━━ Source material ━━

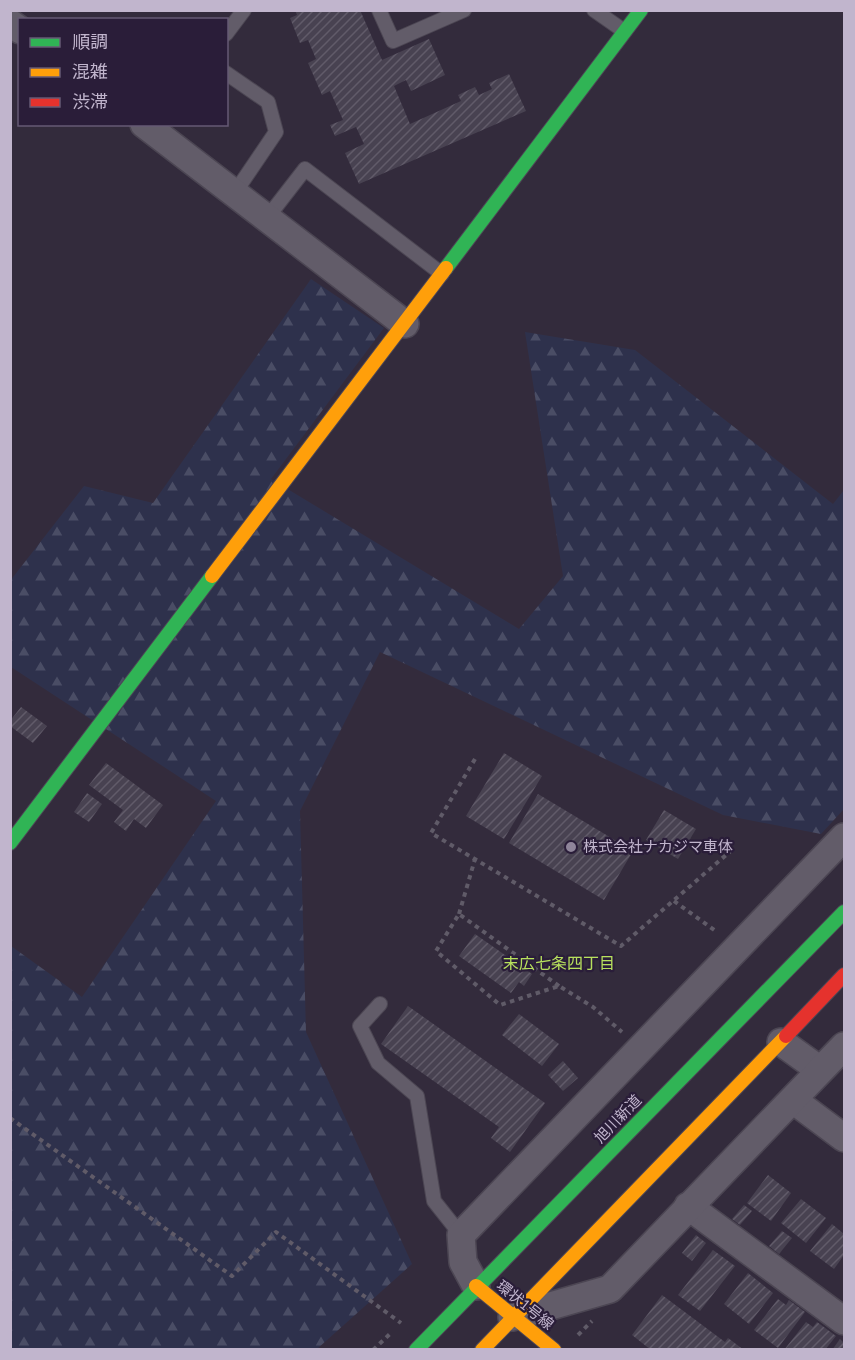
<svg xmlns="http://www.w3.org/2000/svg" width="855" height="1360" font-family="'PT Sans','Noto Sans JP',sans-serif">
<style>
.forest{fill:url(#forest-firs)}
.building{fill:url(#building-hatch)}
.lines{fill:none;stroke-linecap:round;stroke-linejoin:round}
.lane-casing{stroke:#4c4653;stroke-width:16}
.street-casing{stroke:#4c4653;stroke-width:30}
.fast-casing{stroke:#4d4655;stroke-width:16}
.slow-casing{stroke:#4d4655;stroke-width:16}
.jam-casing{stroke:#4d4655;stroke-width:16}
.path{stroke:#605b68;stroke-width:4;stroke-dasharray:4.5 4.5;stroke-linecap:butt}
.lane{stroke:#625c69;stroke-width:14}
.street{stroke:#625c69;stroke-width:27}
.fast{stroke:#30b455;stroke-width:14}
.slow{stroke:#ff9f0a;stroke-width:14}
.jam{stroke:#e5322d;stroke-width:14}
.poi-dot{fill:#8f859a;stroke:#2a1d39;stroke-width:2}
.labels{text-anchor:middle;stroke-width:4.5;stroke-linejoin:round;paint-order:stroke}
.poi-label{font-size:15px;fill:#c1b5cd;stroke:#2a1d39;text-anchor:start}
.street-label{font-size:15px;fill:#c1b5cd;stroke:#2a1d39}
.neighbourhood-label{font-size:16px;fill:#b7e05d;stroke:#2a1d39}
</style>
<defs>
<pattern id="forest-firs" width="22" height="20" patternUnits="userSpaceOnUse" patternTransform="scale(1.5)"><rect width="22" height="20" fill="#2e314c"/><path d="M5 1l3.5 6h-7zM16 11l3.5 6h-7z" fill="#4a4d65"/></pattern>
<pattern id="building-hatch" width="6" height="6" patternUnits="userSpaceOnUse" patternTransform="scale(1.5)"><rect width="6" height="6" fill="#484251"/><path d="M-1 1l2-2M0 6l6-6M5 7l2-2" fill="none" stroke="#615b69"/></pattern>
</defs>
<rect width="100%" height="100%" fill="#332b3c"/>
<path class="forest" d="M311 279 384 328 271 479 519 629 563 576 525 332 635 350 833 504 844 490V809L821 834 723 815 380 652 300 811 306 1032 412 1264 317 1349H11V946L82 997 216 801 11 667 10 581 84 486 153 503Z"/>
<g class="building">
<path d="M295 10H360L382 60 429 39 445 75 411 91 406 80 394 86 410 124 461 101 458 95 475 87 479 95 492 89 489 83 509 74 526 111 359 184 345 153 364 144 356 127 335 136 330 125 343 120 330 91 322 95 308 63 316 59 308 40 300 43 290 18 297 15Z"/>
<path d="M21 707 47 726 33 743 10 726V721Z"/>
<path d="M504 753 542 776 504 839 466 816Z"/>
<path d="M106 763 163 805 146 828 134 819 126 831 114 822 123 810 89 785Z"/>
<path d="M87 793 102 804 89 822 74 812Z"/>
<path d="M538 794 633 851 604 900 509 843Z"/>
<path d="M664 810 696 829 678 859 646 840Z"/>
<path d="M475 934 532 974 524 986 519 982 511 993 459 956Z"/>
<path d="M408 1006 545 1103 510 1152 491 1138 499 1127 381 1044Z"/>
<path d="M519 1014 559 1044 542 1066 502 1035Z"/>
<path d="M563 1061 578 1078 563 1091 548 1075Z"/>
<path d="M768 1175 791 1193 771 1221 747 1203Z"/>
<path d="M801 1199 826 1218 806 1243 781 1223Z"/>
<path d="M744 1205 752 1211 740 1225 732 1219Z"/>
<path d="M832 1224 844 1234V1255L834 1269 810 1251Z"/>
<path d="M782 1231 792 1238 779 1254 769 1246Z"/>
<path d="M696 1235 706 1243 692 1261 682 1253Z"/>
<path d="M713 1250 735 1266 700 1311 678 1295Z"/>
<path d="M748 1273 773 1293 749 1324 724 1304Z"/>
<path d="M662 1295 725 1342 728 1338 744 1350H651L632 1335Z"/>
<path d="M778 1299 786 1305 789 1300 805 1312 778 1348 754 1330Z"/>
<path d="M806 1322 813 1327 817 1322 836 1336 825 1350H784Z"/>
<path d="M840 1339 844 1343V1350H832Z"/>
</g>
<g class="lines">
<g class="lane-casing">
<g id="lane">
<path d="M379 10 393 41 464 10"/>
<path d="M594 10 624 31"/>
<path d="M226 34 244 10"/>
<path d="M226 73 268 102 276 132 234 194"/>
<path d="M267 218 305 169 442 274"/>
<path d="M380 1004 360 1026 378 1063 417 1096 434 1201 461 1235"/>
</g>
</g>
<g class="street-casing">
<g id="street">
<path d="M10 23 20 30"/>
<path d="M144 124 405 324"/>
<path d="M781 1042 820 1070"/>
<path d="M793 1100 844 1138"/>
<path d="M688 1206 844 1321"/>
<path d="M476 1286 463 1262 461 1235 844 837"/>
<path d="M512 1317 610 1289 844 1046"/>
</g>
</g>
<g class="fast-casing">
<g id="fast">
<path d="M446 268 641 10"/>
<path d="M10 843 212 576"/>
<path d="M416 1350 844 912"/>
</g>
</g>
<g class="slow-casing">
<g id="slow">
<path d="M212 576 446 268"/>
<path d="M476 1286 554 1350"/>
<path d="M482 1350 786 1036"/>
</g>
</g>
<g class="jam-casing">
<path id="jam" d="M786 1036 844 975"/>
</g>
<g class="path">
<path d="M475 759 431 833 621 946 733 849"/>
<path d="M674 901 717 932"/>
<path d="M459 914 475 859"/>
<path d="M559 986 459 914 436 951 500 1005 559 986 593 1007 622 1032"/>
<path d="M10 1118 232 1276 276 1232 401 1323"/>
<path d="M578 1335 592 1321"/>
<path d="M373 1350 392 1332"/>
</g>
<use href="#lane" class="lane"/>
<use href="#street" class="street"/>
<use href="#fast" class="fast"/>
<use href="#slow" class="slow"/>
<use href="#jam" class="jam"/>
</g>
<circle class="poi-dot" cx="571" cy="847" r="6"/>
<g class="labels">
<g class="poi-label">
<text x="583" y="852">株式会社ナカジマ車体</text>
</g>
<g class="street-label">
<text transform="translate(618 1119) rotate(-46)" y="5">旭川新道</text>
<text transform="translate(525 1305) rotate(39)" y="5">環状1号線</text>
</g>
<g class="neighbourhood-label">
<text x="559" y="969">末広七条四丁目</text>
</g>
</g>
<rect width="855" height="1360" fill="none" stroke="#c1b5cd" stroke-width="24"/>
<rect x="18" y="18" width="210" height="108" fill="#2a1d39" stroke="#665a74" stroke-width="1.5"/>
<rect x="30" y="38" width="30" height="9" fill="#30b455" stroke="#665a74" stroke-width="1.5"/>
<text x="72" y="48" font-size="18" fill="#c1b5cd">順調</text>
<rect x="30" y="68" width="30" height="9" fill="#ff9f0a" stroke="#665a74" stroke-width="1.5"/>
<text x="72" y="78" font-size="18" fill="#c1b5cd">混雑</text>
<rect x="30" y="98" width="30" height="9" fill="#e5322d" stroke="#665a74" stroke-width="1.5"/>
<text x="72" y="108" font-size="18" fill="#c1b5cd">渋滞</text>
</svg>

━━━

= Task statement =
Which lines of the data above contain the string "linejoin"? Copy each of them.

= Output of the exercise =
.lines{fill:none;stroke-linecap:round;stroke-linejoin:round}
.labels{text-anchor:middle;stroke-width:4.5;stroke-linejoin:round;paint-order:stroke}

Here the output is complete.